Textauszug —
***

Erfüllte Zeit

21. 08. 2011, 7.05 Uhr - 8.00 Uhr, Österreich 1

 

 

 

Kommentar zu Matthäus 16,13 - 20

von Franz Gmainer-Pranzl

 

 

Wer schon einmal den Schlüsseldienst brauchte, weil er entweder vor verschlossenen Türen seines eigenen Hauses stand oder sein Auto nicht mehr aufschließen konnte; wer schon einmal länger nach einem Schlüssel gesucht hat, um eine Vitrine, einen Koffer oder ein Schreibtischfach zu öffnen, der weiß zu schätzen, was Petrus anvertraut wurde: Die Schlüssel. Allerdings nicht irgendwelche Schlüssel, sondern die Schlüssel zum Himmelreich, wie das Matthäusevangelium betont. Was nützt schließlich der Himmel, wenn er verschlossen bleibt – dieses biblische Motiv begegnet auf Schritt und Tritt, sei es als Tür zum Hochzeitssaal, die zugeschlossen wird (Mt 25,10); sei es als Warnung Jesu an die Gesetzeslehrer, die den Schlüssel zur Erkenntnis weggenommen haben (Lk 11,52) oder als Proklamation dessen, der endzeitliche Macht ausübt und „die Schlüssel zum Tod und zur Unterwelt“ (Offb 1,18) hat.

 

Der verschlossene Himmel: Ausdruck der vergeblichen Hoffnung, der unerfüllten Sehnsucht, des endgültigen Scheiterns. Wie gerne sperren Menschen einander aus, schließen sich voneinander ab, werden unzugänglich und verschlossen. Es sind nicht nur Banksafes und Hochsicherheitstrakte, die abgeschlossen werden; auch Grenzübergänge, Zugangsmöglichkeiten, Internetseiten und persönliche Freiräume werden gesperrt. Nicht selten erweisen sich auch religiöse Menschen als verschlossen; Unzugänglichkeit und Abgeschlossenheit gelten ihnen als Tugend, Offenheit und Aufgeschlossenheit als gefährlich und naiv. Jesus hingegen überreicht Schlüssel. Er will nicht, dass Menschen vor verschlossenen Türen stehen; er will, dass sich etwas erschließt; er eröffnet denen, die ihm nachfolgen, einen Raum der Freiheit und der Hoffnung. Wer mit ihm zu tun hat, dem öffnen sich im wahrsten Sinn des Wortes die Türen wie Petrus im Gefängnis, dem die Ketten von den Händen fielen, sodass er ins Freie gelangte (vgl. Apg 12,6 - 19a).

***

Gegebene Daten —

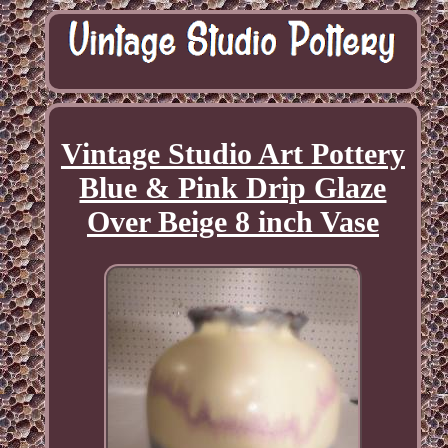
Vintage Studio Art Pottery
Blue & Pink Drip Glaze
Over Beige 8 inch Vase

***

Aufgabe —
Gib aus dem Textauszug die Stelle von „Wer schon einmal den“ bis „(Offb 1,18) hat.“ wortgetreu wieder. Die Daten stehen in keinem Zusammenhang mit dem Textauszug.

Erwartete Lösung —
Wer schon einmal den Schlüsseldienst brauchte, weil er entweder vor verschlossenen Türen seines eigenen Hauses stand oder sein Auto nicht mehr aufschließen konnte; wer schon einmal länger nach einem Schlüssel gesucht hat, um eine Vitrine, einen Koffer oder ein Schreibtischfach zu öffnen, der weiß zu schätzen, was Petrus anvertraut wurde: Die Schlüssel. Allerdings nicht irgendwelche Schlüssel, sondern die Schlüssel zum Himmelreich, wie das Matthäusevangelium betont. Was nützt schließlich der Himmel, wenn er verschlossen bleibt – dieses biblische Motiv begegnet auf Schritt und Tritt, sei es als Tür zum Hochzeitssaal, die zugeschlossen wird (Mt 25,10); sei es als Warnung Jesu an die Gesetzeslehrer, die den Schlüssel zur Erkenntnis weggenommen haben (Lk 11,52) oder als Proklamation dessen, der endzeitliche Macht ausübt und „die Schlüssel zum Tod und zur Unterwelt“ (Offb 1,18) hat.